* **WHAT THE EXERCISE ASKS**
Could you copy, character for character, every text line that accompanies the items below, leaving the pictures out of your answer?

* **EXERCISE DATA**
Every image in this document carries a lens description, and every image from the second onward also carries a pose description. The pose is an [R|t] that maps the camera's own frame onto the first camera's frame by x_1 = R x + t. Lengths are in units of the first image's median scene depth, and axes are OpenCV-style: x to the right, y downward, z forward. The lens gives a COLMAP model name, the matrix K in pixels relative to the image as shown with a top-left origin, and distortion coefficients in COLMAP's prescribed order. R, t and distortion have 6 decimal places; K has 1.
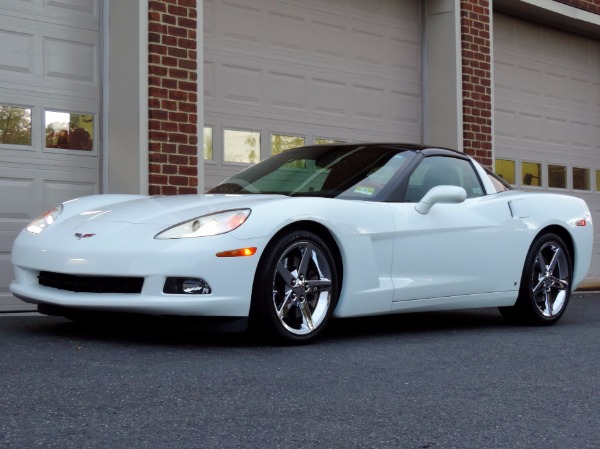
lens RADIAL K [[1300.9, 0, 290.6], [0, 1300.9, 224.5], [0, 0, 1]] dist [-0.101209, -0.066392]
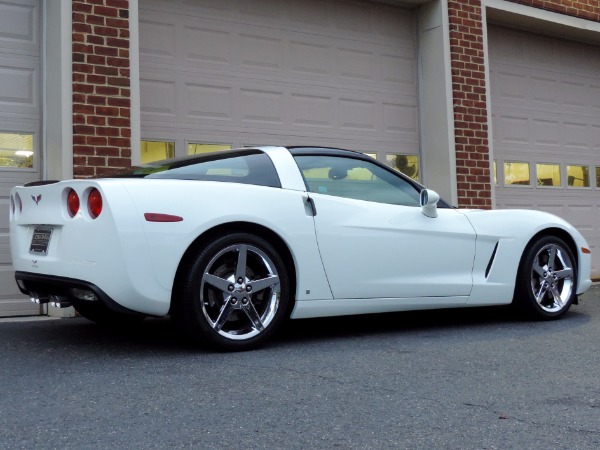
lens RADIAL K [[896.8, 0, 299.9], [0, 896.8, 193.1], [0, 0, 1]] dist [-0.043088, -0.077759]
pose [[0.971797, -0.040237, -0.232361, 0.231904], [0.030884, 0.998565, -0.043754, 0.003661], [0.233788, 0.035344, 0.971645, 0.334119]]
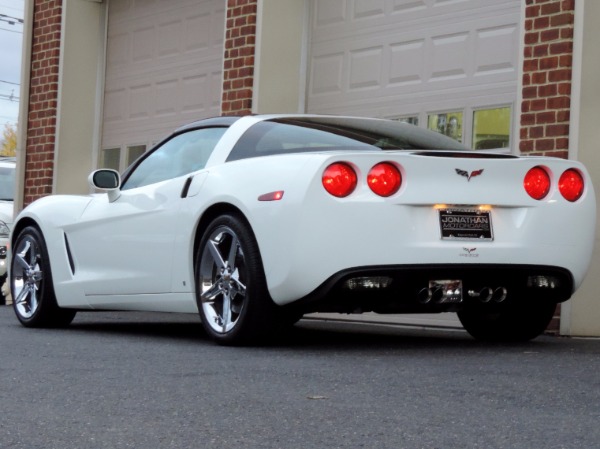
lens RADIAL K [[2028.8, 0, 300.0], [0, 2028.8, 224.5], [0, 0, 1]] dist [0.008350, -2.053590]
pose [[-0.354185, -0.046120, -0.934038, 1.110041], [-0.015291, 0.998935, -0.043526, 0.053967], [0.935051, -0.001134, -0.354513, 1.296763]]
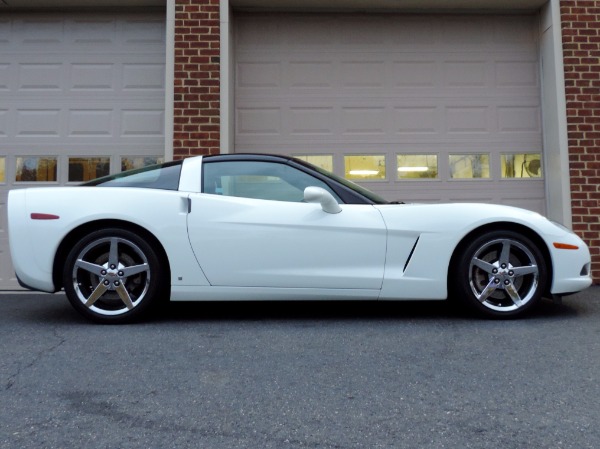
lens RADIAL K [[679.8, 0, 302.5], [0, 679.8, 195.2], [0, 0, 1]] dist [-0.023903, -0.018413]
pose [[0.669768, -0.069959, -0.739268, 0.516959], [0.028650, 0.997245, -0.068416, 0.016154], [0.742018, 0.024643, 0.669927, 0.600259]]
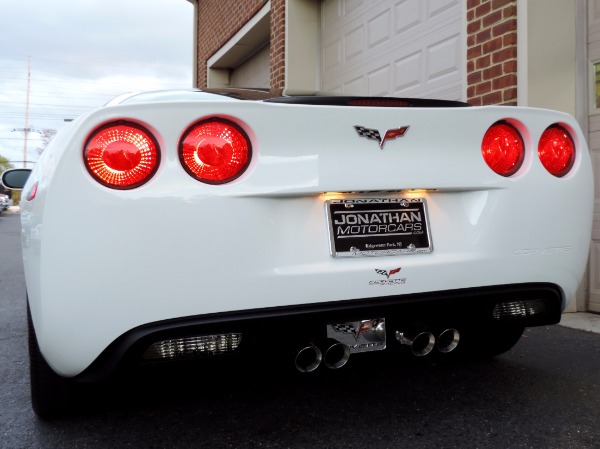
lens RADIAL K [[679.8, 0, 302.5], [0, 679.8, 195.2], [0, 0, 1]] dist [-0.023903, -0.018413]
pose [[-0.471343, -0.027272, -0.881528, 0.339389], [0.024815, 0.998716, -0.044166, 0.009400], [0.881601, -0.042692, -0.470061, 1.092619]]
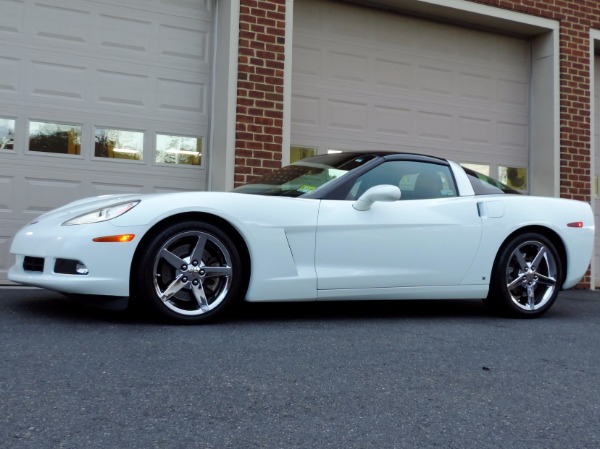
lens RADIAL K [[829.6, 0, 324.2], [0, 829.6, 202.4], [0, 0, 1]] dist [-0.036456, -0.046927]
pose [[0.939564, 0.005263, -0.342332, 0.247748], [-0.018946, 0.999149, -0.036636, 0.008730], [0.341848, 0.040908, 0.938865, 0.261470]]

* **RESPONSE TO THIS TASK**
Every image in this document carries a lens description, and every image from the second onward also carries a pose description. The pose is an [R|t] that maps the camera's own frame onto the first camera's frame by x_1 = R x + t. Lengths are in units of the first image's median scene depth, and axes are OpenCV-style: x to the right, y downward, z forward. The lens gives a COLMAP model name, the matrix K in pixels relative to the image as shown with a top-left origin, and distortion coefficients in COLMAP's prescribed order. R, t and distortion have 6 decimal places; K has 1.
lens RADIAL K [[1300.9, 0, 290.6], [0, 1300.9, 224.5], [0, 0, 1]] dist [-0.101209, -0.066392]
lens RADIAL K [[896.8, 0, 299.9], [0, 896.8, 193.1], [0, 0, 1]] dist [-0.043088, -0.077759]
pose [[0.971797, -0.040237, -0.232361, 0.231904], [0.030884, 0.998565, -0.043754, 0.003661], [0.233788, 0.035344, 0.971645, 0.334119]]
lens RADIAL K [[2028.8, 0, 300.0], [0, 2028.8, 224.5], [0, 0, 1]] dist [0.008350, -2.053590]
pose [[-0.354185, -0.046120, -0.934038, 1.110041], [-0.015291, 0.998935, -0.043526, 0.053967], [0.935051, -0.001134, -0.354513, 1.296763]]
lens RADIAL K [[679.8, 0, 302.5], [0, 679.8, 195.2], [0, 0, 1]] dist [-0.023903, -0.018413]
pose [[0.669768, -0.069959, -0.739268, 0.516959], [0.028650, 0.997245, -0.068416, 0.016154], [0.742018, 0.024643, 0.669927, 0.600259]]
lens RADIAL K [[679.8, 0, 302.5], [0, 679.8, 195.2], [0, 0, 1]] dist [-0.023903, -0.018413]
pose [[-0.471343, -0.027272, -0.881528, 0.339389], [0.024815, 0.998716, -0.044166, 0.009400], [0.881601, -0.042692, -0.470061, 1.092619]]
lens RADIAL K [[829.6, 0, 324.2], [0, 829.6, 202.4], [0, 0, 1]] dist [-0.036456, -0.046927]
pose [[0.939564, 0.005263, -0.342332, 0.247748], [-0.018946, 0.999149, -0.036636, 0.008730], [0.341848, 0.040908, 0.938865, 0.261470]]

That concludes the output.